Directions for this task
Write only the number of lines in the entries below that contain the string "Update".

START Input records

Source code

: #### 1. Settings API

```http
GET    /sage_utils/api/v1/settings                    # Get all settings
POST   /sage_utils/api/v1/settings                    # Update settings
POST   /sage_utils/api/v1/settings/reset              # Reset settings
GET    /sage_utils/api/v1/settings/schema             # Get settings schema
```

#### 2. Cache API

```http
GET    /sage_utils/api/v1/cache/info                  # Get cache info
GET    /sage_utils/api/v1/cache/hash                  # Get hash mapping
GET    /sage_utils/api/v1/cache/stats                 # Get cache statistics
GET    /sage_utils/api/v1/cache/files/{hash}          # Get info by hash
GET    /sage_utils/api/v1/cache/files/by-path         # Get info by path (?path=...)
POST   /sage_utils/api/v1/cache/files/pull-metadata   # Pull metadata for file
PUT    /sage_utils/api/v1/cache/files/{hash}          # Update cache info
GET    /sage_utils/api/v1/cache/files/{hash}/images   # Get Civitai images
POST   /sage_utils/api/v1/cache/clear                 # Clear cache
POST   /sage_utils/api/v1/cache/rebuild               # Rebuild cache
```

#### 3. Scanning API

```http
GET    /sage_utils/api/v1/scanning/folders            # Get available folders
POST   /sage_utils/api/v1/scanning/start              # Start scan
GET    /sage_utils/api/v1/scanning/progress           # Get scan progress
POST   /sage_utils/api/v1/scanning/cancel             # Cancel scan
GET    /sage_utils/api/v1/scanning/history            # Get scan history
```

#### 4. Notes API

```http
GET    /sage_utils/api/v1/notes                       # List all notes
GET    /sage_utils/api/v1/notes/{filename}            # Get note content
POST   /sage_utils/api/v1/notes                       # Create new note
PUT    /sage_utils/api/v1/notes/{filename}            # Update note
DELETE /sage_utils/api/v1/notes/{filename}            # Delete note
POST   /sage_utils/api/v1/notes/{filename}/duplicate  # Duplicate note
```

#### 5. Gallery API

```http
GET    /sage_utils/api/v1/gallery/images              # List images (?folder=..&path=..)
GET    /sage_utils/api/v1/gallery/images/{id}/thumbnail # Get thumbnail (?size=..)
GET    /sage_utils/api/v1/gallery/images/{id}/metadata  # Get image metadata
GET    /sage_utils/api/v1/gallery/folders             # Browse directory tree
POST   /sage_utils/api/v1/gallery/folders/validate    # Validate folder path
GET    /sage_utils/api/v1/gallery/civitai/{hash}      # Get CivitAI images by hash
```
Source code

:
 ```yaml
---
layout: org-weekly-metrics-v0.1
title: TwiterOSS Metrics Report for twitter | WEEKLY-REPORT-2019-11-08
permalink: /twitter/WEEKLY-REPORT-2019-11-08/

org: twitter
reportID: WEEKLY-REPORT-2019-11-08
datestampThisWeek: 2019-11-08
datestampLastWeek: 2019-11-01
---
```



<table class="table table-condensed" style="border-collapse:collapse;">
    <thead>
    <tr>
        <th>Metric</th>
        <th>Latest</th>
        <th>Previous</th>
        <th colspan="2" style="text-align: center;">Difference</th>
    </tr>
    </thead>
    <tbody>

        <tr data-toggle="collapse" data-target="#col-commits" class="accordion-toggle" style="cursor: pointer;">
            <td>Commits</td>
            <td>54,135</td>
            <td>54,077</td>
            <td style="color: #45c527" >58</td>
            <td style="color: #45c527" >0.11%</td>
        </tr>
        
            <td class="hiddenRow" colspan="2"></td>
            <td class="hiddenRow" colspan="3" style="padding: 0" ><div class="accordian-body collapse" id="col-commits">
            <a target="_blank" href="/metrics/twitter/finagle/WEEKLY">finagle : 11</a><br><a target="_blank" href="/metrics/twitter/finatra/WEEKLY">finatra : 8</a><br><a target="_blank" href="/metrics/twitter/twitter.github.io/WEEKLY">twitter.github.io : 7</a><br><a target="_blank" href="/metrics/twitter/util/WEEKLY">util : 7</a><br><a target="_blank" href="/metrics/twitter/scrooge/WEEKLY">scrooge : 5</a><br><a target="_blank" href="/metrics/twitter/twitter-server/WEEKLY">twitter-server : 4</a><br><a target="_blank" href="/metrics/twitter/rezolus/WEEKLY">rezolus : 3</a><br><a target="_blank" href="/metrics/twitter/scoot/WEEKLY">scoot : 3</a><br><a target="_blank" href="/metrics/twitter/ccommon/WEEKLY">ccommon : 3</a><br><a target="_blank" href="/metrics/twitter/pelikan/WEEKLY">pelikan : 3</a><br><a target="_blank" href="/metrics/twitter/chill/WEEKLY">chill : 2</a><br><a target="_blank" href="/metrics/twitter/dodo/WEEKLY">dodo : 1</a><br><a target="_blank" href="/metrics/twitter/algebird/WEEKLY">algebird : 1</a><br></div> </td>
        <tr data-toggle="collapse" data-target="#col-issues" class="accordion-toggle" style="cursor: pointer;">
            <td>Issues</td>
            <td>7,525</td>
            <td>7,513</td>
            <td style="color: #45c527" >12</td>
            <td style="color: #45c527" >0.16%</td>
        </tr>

END Input records

Reply
3